Ramphele (65), a medical doctor, philanthropist and the partner of murdered anti-apartheid leader and founder of South Africa's black consciousness movement Steve Biko, found herself being called to account as chairman when Goldfields was questioned about an empowerment deal involving its South Deep mine.

The list of BEE beneficiaries allegedly sent to shareholders included a nightclub owner, a police colonel and a former Inkatha Freedom Party MP. Ramphele's comment that she had not been part of the decision-making process has been criticised because of her strong stance on ­distributing wealth fairly to the previously disadvantaged.

Frustration
However, in an interview with the Mail & Guardian, Ramphele expressed her frustration that the government's empowerment requirements did not allow for empowerment of the workers.

"The most disappointing thing for me is that employee share schemes in the mining industry are discouraged by the department of mineral resources because they want so and so. This is the list you must empower, [they say], not the mineworkers who are actually … working in the mines.

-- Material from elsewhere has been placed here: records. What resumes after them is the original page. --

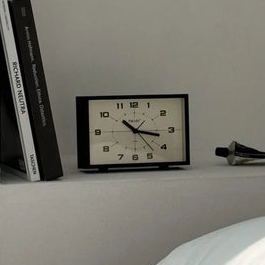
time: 10:17
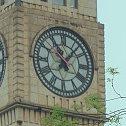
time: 11:06
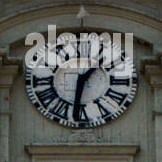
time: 1:32
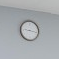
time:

"You would have assumed that a party that claims to be working for the people of South Africa would be very pleased to see a BEE deal that pays attention only to the workers."

She said a system that did not take colour into account would be the most effective. "We [Agang] are proposing the restructuring of the economy because BEE unfortunately takes us back to having to classify people in order for them to qualify to be BEE partners.

"South Africa has to start talking to the needs of all South Africans, whether they are white, in urban or rural areas. The only way to achieve that is to restructure the economy.

"If we train everybody properly, if we educate everybody properly, we will not need to count how many black heads there are. "Given the opportunity of a good education and training, black people will be able to compete quite ably without any daddy or mommy standing next to them."